I continued to see her do the same thing on a daily basis, sometimes even tanning in her dress (hiking it up a bit, of course), moving her tank sleeves completely off her shoulders, or eating peanut butter straight from the jar. She was living her best life, and other people’s opinion’s of her (and, trust me, there are plenty—people in both buildings watch her, seem shocked, and talk about her later) mean absolutely nothing.
One day last week, I decided that I needed to talk to her. I wanted her to know how much I admire her. I consider myself someone who does what she wants and doesn’t place much value on what people think of her, but this was an entirely new level—and I’m inspired.
I walked downstairs with my coworker who was going to get a soda from the cafe next door, and I veered off to go talk to this woman who seemed like she wanted to talk to zero people. She had her eyes closed and headphones on, was in her standard tank/shorts ensemble, and was clearly in “do not disturb” mode.
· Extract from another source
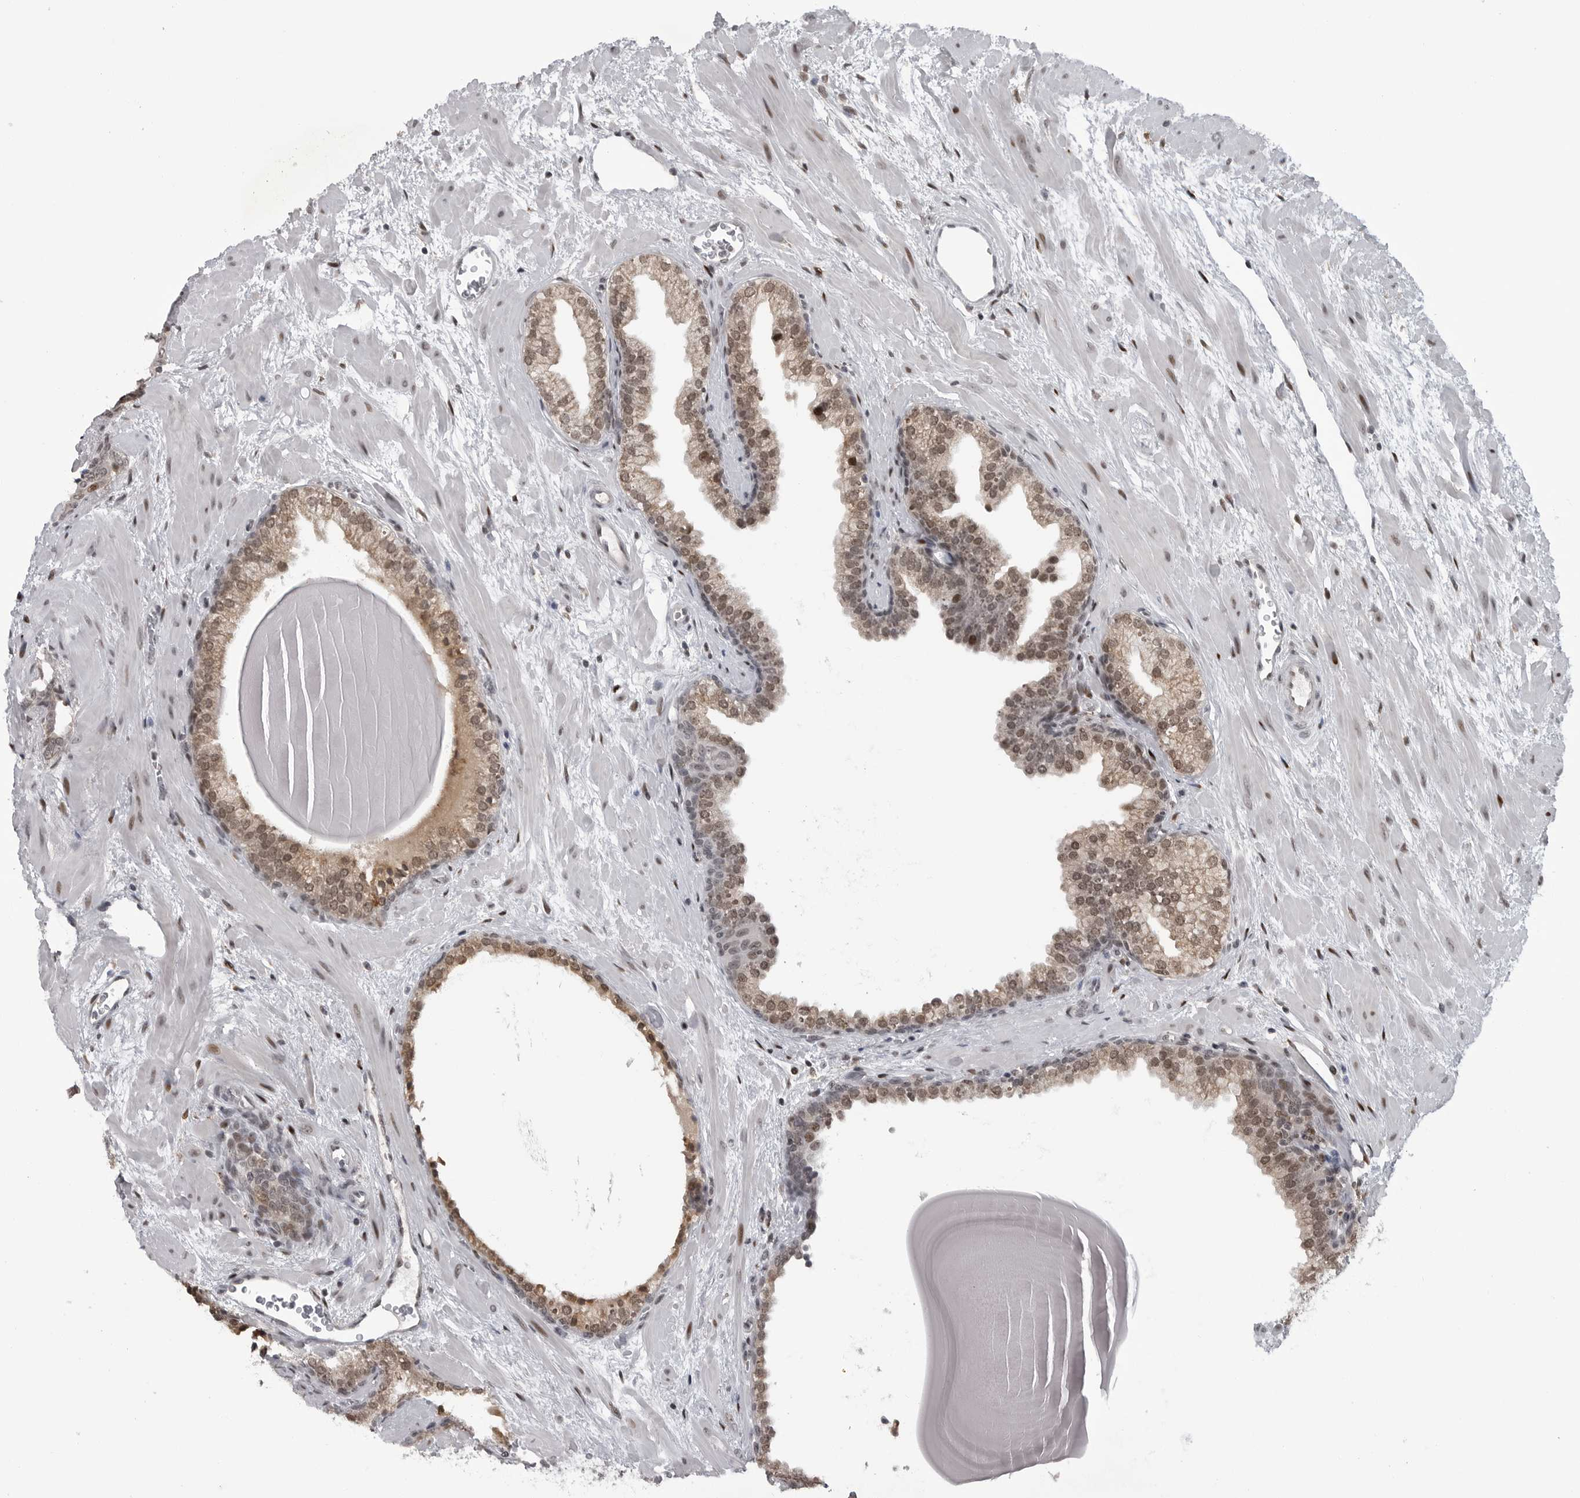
{"staining": {"intensity": "moderate", "quantity": ">75%", "location": "cytoplasmic/membranous,nuclear"}, "tissue": "prostate", "cell_type": "Glandular cells", "image_type": "normal", "snomed": [{"axis": "morphology", "description": "Normal tissue, NOS"}, {"axis": "topography", "description": "Prostate"}], "caption": "A brown stain labels moderate cytoplasmic/membranous,nuclear staining of a protein in glandular cells of unremarkable prostate. (DAB (3,3'-diaminobenzidine) = brown stain, brightfield microscopy at high magnification).", "gene": "C8orf58", "patient": {"sex": "male", "age": 48}}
So, naturally, I tapped her on the arm.
I introduced myself and essentially told her that she is my hero, and we had a really nice conversation. I learned a lot about my new friend, and she had been having a bad day and was glad to have someone say something positive to her. I also learned that she never used to take lunch breaks—like, ever—and so her husband told her that she should spend some time out in the sun every day that she could during the summer, and she was taking him up on that.
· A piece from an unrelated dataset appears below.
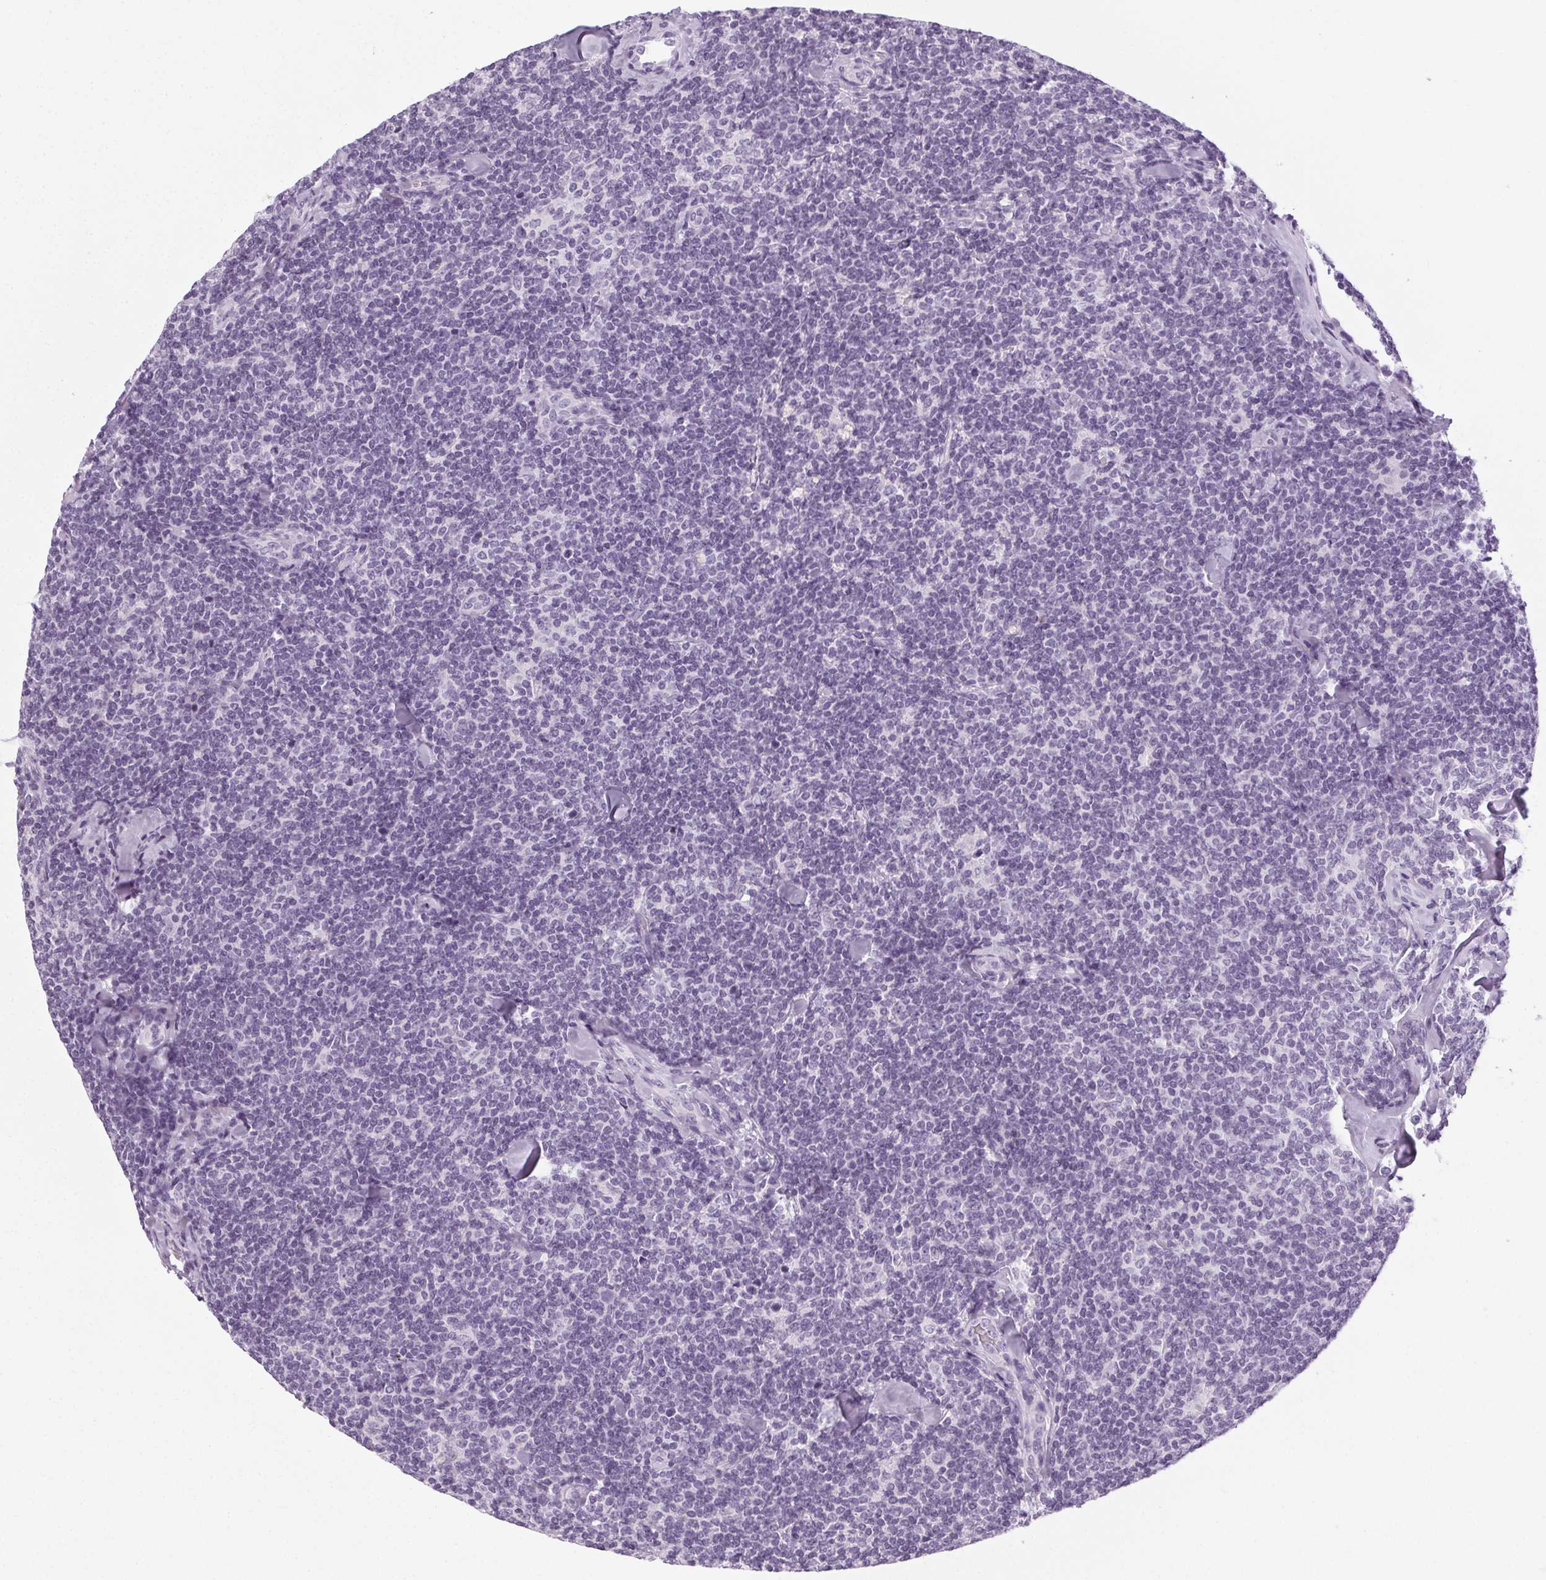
{"staining": {"intensity": "negative", "quantity": "none", "location": "none"}, "tissue": "lymphoma", "cell_type": "Tumor cells", "image_type": "cancer", "snomed": [{"axis": "morphology", "description": "Malignant lymphoma, non-Hodgkin's type, Low grade"}, {"axis": "topography", "description": "Lymph node"}], "caption": "Tumor cells show no significant expression in lymphoma.", "gene": "POMC", "patient": {"sex": "female", "age": 56}}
We really don’t know anything about one another until we actually make efforts to get to know each other. I left that conversation feeling uplifted. Reesa gets it. We don’t have to try to impress other people, and sometimes we simply need to do what’s best for us, even if that means being judged by others. Honestly, who really cares what they think?
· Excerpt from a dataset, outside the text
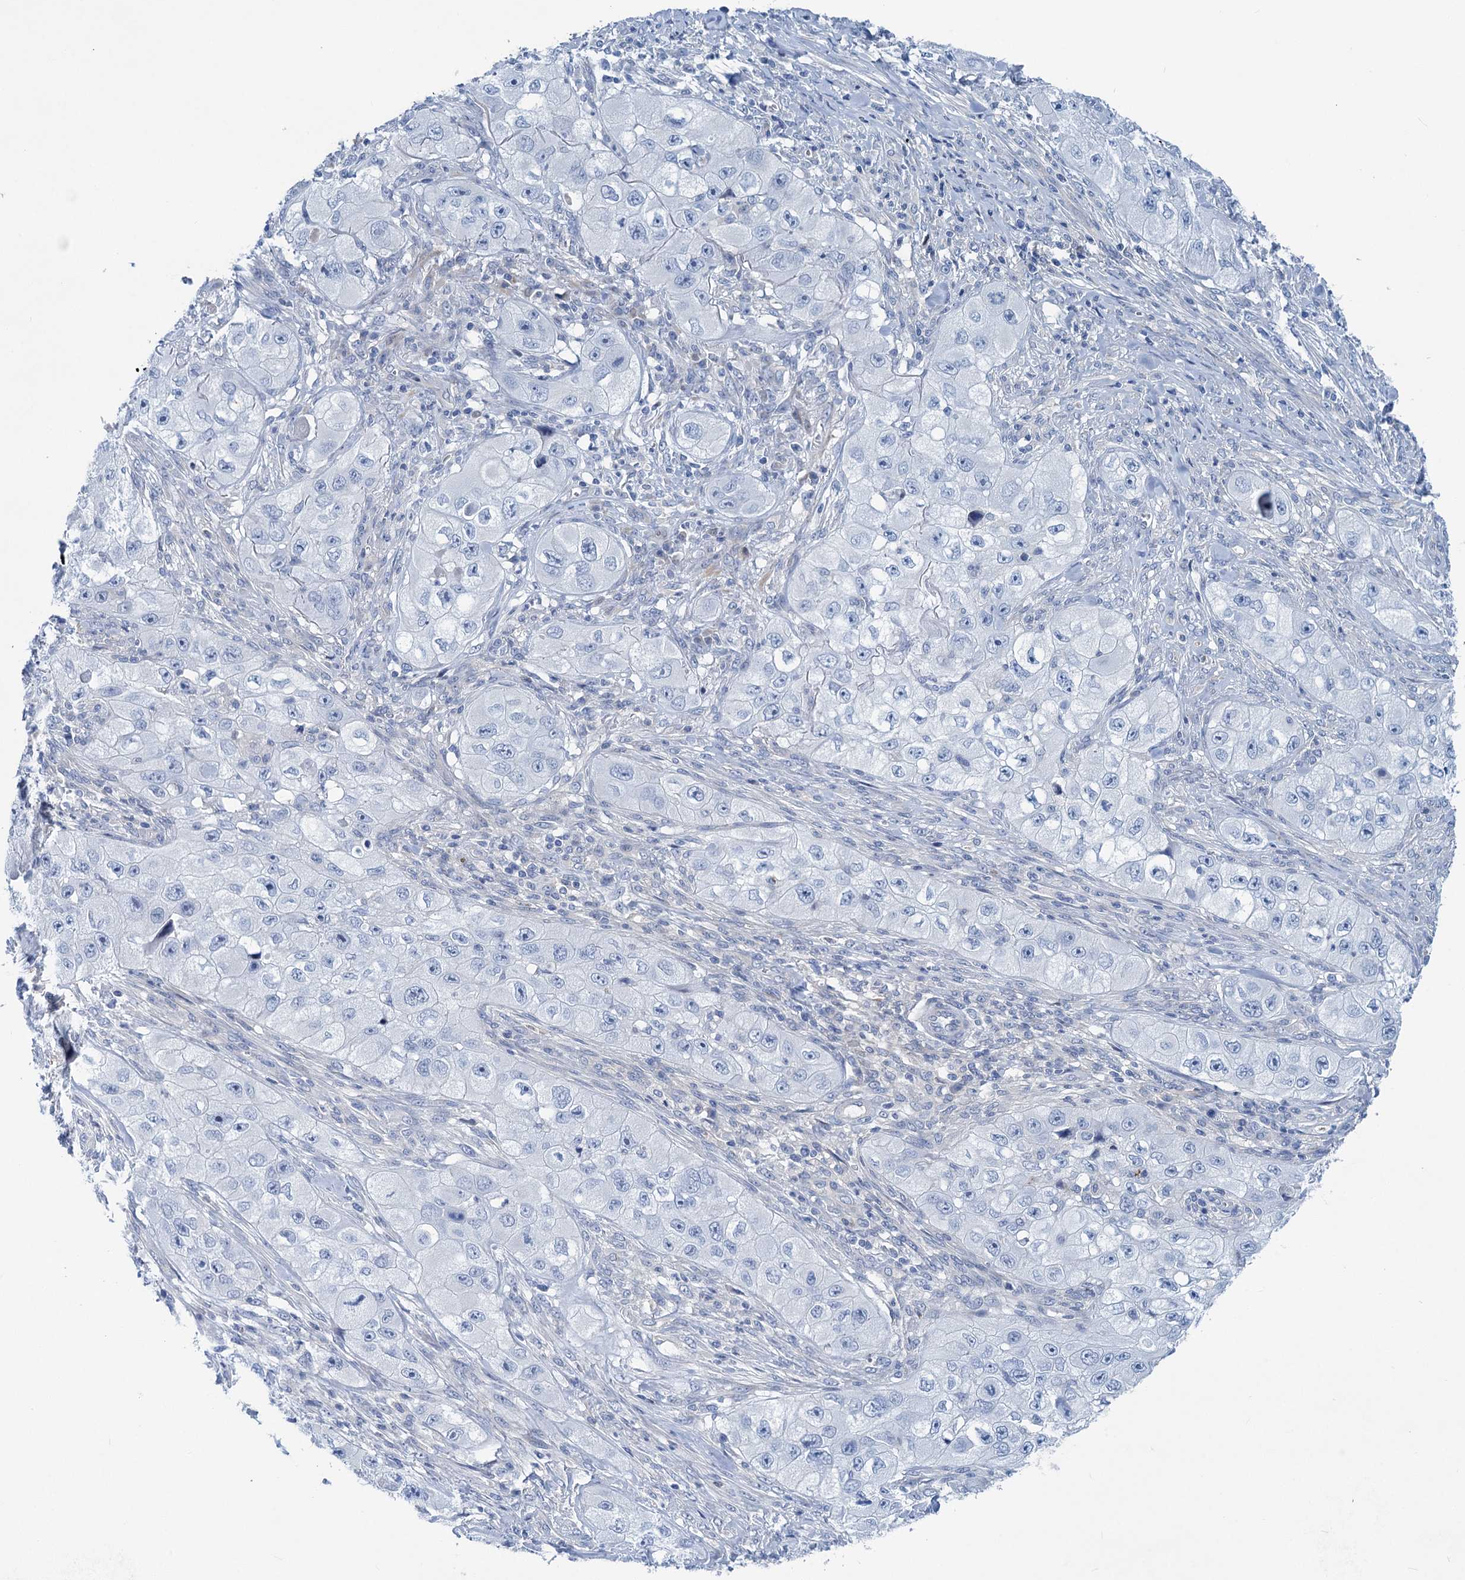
{"staining": {"intensity": "negative", "quantity": "none", "location": "none"}, "tissue": "skin cancer", "cell_type": "Tumor cells", "image_type": "cancer", "snomed": [{"axis": "morphology", "description": "Squamous cell carcinoma, NOS"}, {"axis": "topography", "description": "Skin"}, {"axis": "topography", "description": "Subcutis"}], "caption": "DAB (3,3'-diaminobenzidine) immunohistochemical staining of skin cancer displays no significant staining in tumor cells.", "gene": "CHDH", "patient": {"sex": "male", "age": 73}}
Years ago, Colbie Caillat came out with “Try” a song that is raw and honest and reminds us that we don’t have to see ourselves how we think others see us. It’s not about other people liking us—it’s about us liking ourselves for who we are. I remember playing this for some of my high school girls when I was a teacher, and I wish every human in the world would listen to this song and let the lyrics resound in their hearts. (P.S. I was able to meet Colbie on Saturday night when I was out with some friends, and she is just as beautiful in person and even more so on the inside.)
I hope that Reesa continues to get her sunshine every day, and I hope that she continues to care zero amount about what people think of her. I also hope that more people will live life like she does—boldly and with complete confidence in who she is and what she’s doing.
We should really try less to impress others and try more to love them.